War's Over. Surf's Up. Gringo's Welcome.
In the archeological space, the Peruvians seem to have taken to concept rather eagerly.
Originally Posted by CBC
With an archaeology budget of around $5 million, the Culture Ministry often struggles to protect Peru's more than 13,000 sites. Only around 2,500 of them have been properly marked off, according to the ministry.
"And when a site is not properly demarcated, it is illegally occupied, destroyed, wiped from the map," said Blanca Alva, an official with the ministry charged with oversight.
Steve Wernke, an archaeologist with Vanderbilt University exploring the shift from Incan to Spanish rule in the Andes, started looking into drones more than two years ago.
He tried out a drone package from a U.S. company that cost around $40,000. But after the small plane had problems flying in the thin air of the Andes, Wernke and his colleague, engineer Julie Adams, teamed up and built two drones for less than $2,000.

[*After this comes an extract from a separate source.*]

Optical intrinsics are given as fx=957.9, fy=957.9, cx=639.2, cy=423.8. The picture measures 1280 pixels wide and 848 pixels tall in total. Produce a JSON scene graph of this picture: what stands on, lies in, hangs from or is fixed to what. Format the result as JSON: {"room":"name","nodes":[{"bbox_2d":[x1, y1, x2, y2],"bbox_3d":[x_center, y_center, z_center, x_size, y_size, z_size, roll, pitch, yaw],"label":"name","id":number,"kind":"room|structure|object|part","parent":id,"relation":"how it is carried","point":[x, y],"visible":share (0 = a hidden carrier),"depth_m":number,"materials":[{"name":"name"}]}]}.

The drones continue to have altitude problems in the Andes, and Wernke and Adams now plan to make a drone blimp.
"There is an enormous democratization of the technology happening now," Wernke said, adding that do-it-yourself websites like DIYdrones.com have helped enthusiasts share information.
Archaeologists and other scientists who want to study the Earth from above are increasingly looking at drones as a research tool as the cost for unmanned aerial vehicles, or UAVs, goes down. But the technology is hardly perfect, and there are legal hurdles, too.

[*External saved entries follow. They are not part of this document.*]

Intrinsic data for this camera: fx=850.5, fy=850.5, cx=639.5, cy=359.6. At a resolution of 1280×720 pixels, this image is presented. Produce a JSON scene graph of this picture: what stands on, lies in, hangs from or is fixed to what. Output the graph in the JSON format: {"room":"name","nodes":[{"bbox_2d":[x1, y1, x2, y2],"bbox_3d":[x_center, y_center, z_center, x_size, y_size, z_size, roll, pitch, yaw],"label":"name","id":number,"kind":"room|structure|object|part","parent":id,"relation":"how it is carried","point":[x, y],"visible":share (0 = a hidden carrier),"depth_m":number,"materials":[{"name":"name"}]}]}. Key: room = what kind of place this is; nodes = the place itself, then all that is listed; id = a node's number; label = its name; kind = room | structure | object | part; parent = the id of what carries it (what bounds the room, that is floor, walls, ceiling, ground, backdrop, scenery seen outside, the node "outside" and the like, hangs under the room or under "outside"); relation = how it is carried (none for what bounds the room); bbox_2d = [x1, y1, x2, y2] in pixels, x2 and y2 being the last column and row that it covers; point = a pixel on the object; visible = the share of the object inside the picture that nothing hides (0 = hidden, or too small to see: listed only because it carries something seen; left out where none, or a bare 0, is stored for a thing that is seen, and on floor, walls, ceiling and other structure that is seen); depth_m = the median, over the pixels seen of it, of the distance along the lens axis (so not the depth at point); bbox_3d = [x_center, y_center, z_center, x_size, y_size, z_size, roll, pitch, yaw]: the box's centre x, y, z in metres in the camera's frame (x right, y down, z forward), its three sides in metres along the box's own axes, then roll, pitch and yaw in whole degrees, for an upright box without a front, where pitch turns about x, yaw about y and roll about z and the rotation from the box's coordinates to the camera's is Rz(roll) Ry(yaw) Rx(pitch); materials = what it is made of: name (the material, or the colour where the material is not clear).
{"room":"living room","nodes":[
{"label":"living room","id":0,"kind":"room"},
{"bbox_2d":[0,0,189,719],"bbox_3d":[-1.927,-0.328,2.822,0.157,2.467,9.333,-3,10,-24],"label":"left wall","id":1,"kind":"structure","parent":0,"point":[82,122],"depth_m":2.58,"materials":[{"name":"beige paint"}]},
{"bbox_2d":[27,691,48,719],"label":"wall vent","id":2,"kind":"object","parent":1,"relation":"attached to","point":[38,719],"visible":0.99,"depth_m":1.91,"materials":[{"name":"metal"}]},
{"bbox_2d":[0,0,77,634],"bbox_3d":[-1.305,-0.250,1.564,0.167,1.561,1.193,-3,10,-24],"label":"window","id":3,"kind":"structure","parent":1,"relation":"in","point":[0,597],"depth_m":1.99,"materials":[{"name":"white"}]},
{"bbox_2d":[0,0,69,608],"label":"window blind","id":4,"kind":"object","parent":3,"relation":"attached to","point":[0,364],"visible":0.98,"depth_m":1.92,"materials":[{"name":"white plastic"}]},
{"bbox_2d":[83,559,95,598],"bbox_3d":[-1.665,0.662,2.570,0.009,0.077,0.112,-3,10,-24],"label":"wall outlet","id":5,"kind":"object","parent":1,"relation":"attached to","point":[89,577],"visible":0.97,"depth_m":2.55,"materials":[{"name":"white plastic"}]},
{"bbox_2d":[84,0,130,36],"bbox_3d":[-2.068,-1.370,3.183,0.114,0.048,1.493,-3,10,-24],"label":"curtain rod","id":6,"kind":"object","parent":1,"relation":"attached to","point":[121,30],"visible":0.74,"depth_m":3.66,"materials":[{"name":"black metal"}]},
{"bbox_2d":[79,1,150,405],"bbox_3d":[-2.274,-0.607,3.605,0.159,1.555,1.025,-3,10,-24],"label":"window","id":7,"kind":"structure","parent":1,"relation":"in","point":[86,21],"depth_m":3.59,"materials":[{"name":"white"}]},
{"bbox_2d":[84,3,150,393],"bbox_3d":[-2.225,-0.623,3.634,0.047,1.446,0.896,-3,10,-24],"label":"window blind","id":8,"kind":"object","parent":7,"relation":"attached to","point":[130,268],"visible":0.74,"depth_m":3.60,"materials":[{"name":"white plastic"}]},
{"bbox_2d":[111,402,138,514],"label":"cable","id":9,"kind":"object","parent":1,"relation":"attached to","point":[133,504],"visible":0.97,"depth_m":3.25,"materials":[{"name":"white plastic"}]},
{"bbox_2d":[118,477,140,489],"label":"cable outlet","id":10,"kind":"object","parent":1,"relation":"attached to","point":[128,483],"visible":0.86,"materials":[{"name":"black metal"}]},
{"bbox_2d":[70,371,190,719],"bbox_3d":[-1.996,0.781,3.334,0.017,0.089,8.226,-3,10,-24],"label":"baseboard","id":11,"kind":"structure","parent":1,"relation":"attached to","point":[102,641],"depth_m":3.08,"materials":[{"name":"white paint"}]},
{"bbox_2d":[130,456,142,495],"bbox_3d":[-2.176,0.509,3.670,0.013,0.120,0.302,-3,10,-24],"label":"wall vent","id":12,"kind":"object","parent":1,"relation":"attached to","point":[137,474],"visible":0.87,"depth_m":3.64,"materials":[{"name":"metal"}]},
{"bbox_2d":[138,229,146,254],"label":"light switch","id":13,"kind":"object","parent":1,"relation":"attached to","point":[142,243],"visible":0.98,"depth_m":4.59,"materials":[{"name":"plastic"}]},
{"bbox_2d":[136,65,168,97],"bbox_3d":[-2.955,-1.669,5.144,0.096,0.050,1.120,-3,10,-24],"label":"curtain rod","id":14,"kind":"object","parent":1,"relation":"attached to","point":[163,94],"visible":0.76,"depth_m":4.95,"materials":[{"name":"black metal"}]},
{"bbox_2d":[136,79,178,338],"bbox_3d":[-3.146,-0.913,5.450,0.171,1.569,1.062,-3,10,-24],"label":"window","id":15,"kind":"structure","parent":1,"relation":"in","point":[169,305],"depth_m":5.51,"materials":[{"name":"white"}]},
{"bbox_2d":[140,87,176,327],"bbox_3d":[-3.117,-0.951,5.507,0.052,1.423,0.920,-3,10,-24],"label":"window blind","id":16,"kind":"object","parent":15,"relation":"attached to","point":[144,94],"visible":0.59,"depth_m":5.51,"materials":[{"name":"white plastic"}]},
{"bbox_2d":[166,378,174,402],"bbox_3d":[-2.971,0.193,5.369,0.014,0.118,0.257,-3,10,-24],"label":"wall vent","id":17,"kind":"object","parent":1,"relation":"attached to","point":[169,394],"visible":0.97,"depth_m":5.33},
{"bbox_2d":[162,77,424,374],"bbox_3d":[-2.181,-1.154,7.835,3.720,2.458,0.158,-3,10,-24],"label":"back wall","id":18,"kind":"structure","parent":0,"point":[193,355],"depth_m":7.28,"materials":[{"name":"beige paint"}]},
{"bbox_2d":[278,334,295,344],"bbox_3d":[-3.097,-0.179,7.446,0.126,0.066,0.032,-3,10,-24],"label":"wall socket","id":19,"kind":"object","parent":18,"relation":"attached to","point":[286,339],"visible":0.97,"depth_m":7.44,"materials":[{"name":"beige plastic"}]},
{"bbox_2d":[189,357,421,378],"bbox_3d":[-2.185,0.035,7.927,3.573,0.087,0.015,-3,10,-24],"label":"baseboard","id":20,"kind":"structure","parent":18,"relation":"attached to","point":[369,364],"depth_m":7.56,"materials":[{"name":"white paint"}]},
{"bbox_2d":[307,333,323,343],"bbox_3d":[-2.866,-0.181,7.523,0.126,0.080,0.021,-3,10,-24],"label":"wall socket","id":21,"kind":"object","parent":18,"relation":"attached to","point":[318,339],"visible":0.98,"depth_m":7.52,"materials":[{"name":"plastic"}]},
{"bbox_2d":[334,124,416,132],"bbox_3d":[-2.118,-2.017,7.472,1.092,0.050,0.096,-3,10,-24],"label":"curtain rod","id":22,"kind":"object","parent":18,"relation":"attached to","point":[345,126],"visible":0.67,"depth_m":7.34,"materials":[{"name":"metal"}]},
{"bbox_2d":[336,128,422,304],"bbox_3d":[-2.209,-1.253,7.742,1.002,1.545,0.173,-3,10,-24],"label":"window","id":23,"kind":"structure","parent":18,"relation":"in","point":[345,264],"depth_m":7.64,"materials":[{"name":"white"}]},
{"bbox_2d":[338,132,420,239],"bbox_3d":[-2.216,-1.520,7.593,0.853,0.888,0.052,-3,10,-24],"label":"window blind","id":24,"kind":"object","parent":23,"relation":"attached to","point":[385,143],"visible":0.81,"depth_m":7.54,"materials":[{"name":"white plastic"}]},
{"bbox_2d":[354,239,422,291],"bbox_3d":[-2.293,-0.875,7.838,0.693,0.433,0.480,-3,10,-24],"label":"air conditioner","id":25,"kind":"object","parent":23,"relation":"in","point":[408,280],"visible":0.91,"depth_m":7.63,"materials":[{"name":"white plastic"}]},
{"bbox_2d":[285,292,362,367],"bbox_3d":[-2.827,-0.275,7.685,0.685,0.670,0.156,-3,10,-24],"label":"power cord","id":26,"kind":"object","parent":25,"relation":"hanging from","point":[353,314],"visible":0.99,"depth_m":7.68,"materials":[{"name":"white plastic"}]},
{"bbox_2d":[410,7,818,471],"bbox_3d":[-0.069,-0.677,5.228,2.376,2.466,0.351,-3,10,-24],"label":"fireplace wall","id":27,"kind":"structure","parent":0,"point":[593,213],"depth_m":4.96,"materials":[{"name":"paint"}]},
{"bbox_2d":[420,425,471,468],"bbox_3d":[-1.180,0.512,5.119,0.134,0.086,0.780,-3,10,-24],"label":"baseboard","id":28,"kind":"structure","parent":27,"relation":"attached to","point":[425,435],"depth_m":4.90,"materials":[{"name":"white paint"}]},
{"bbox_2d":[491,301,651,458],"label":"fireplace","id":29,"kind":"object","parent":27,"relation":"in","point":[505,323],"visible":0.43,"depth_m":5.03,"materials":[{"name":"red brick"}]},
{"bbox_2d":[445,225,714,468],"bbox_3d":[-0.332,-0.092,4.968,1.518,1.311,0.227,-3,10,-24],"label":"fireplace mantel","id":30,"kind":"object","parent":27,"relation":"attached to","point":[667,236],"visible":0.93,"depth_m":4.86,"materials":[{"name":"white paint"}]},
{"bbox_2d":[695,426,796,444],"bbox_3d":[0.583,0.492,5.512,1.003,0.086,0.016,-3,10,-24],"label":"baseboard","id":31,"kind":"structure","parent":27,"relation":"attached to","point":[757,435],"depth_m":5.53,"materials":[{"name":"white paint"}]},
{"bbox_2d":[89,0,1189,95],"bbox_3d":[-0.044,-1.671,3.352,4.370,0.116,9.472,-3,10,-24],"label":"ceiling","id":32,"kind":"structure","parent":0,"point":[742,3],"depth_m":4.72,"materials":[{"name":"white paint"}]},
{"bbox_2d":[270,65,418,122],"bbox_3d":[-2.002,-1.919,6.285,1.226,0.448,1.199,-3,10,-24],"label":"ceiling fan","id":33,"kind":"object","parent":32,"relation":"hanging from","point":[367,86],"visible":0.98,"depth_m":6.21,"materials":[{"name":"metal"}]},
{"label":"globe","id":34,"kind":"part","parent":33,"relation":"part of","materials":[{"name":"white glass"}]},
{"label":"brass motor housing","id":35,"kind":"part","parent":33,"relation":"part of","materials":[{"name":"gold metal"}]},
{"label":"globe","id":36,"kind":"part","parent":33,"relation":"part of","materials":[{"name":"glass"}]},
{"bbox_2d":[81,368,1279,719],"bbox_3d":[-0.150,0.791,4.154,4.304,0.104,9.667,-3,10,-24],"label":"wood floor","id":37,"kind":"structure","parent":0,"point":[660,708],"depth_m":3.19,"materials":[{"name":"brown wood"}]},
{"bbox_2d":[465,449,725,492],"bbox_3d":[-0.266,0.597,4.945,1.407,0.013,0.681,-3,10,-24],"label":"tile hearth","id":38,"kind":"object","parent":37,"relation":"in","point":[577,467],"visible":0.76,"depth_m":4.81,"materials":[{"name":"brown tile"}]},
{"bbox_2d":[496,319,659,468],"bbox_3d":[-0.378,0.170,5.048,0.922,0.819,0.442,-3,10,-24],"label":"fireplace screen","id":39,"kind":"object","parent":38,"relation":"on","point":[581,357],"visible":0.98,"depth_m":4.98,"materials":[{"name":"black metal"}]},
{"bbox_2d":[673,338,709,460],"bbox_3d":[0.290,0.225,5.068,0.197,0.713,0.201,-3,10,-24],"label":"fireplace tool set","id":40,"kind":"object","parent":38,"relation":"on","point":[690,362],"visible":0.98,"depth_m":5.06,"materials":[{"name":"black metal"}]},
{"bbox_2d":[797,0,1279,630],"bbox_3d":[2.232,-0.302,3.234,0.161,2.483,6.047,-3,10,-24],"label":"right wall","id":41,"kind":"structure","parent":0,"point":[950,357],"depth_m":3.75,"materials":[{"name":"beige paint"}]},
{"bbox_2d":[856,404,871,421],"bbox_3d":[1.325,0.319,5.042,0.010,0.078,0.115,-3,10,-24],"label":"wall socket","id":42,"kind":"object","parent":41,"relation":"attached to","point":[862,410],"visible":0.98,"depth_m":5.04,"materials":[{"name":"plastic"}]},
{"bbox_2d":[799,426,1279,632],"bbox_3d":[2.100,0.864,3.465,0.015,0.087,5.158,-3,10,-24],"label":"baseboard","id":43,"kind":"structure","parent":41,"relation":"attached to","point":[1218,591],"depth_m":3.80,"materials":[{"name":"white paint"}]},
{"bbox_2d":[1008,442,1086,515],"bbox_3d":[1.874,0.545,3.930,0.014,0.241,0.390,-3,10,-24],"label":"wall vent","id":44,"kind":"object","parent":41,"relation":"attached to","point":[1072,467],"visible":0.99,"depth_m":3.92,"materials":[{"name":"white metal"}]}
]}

"People who fly them for fun say it's not a question of if you'll crash it, but when and how badly," Casana said. He found that to be true in his trials. Hardware sometimes comes loose mid-flight and the software on the ground occasionally freezes, Casana said. He travels with replacement parts and backup systems like balloons and kites.
The pilotless aircraft have been employed to map remote Moche culture burial sites in Peru and construct 3-D images of Gallo-Roman ruins buried under Swiss highways. In at least one case, the small, remotely controlled craft have also located new, hard-to-reach rock art sites in the American Southwest.
"A whole set of technologies have come together over the past five to seven years that makes drones extremely attractive," said Austin "Chad" Hill, an archaeologist and drone pilot with the University of Connecticut who is assisting with Kersel's research. "You can attach magnetometers, barometers, GPS devices, and all sorts of cameras to these things. It gives you enormous amounts of useful data."
Hill displayed his drone piloting skills recently at a 6,500-year-old Copper Age site called Marj Rabba in northern Israel.
Using a Skywalker 1680 model plane that weighed about ten pounds, Hill launched the small aircraft by hand and flew it with a small, radio-controlled handset. An inexpensive pocket camera mounted in the drone's belly took thousands of near-infrared digital photos of surface vegetation, which would be analyzed for subtle differences in coloration to reveal underground buildings. (Grass growing on top of rock structures is often stunted, and appears to be a different hue in that range of the color spectrum.)